Romania – Political Uncertainty Shapes Monetary Policy
Romania’s central bank maintains high rates despite declining inflation, mainly due to political uncertainty ahead of the presidential elections in May. Inflationary pressure persist, particularly in the services sector, driven by rising public sector wages. Colliers forecasts moderate rate cuts by the end of the year, provided the political and fiscal landscape stabilises.
Bulgaria – Gradual Cuts Amid Rising Public Spending
Bulgaria is pursuing a cautious monetary policy, gradually lowering interest rates as part of its efforts to meet eurozone accession criteria. Inflation remains elevated, and rising public spending is weakening the effectiveness of central bank actions. Despite these challenges, euro adoption remains a strategic goal, though it sparks political debate. If inflation drops to 2% by year-end, Bulgaria could become a regional outlier, reaching eurozone readiness.
Slovakia – Between Investment Opportunity and Trade Risk
As a eurozone member, Slovakia will directly benefit from ECB rate cuts, potentially boosting investment. However, the economy’s heavy reliance on exports makes the country vulnerable to international trade tensions, particularly U.S. tariffs. The machinery and electrical equipment manufacturing sector – key to Slovakia’s exports – could be especially impacted. Additionally, inflation rose to 4% in March 2025, the highest level since early last year.
“In countries where interest rates are cut, lower financing costs will stimulate investment and improve conditions for the commercial real estate sector.
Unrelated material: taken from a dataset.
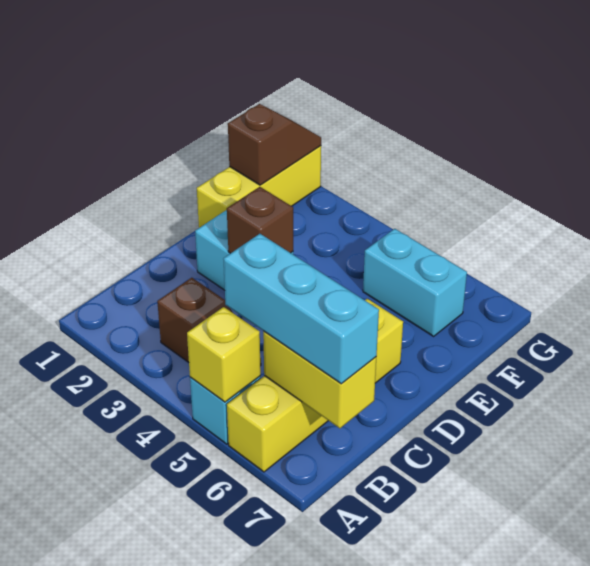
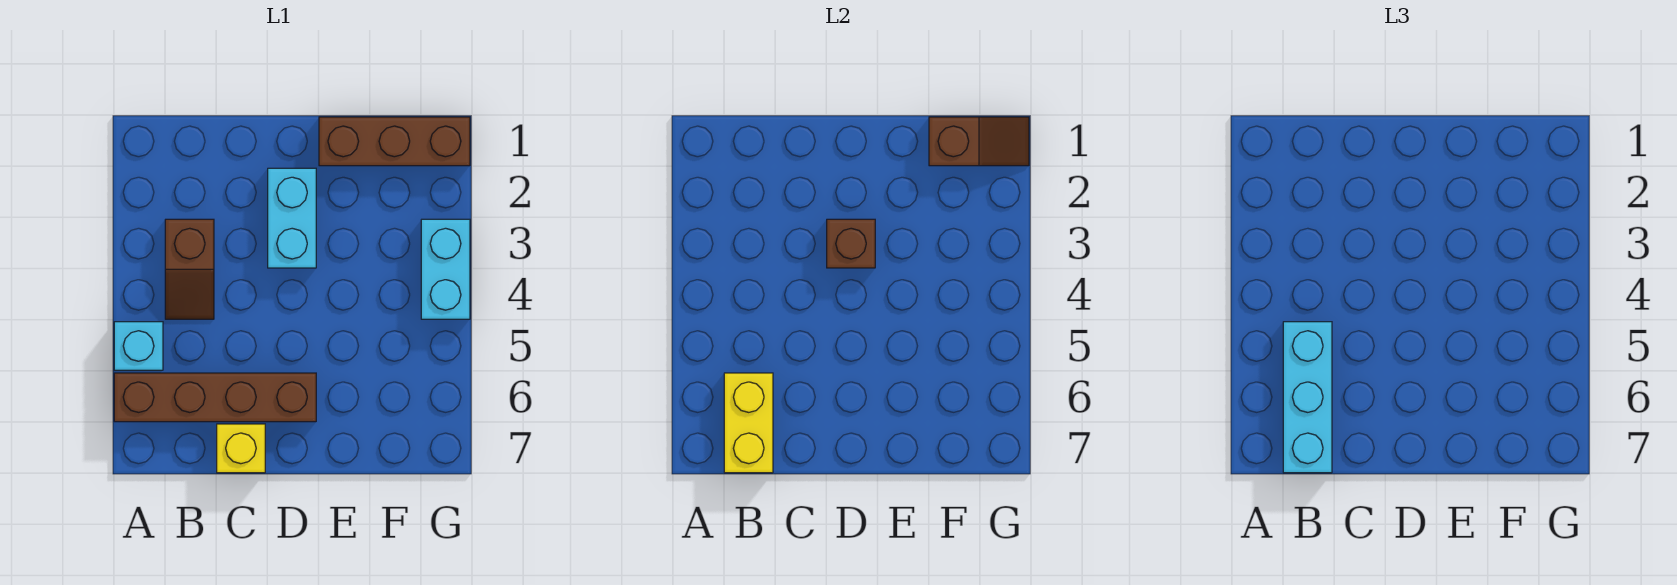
yellow 1x1 brick [187,307,261,402] -> yellow 1x1 brick moved to [217,424,265,473]
yellow 1x4 brick [227,299,403,472] -> brown 1x4 brick [114,373,316,422]
yellow 1x3 brick [197,146,321,228] -> brown 1x3 brick [319,117,470,166]
cyan 1x2 brick [363,229,467,336] -> cyan 1x2 brick moved to [421,219,470,319]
This presents a real opportunity for a rebound – especially in the logistics and industrial segments, where lower financing costs and increased demand for warehousing, driven by nearshoring, can significantly accelerate new developments,” adds Grzegorz.
Colliers experts also highlight the growing potential of the office market, especially in capital cities such as Warsaw and Prague, where demand for modern, energy-efficient buildings is on the rise. The modernisation of older buildings is gaining momentum, and tenant pressure for sustainable solutions is becoming increasingly strong.
The student housing and build-to-rent (institutional rental) segments are also gaining importance, particularly given the housing shortage and demographic shifts. Meanwhile, rising wages are supporting recovery in both the retail and hospitality sectors.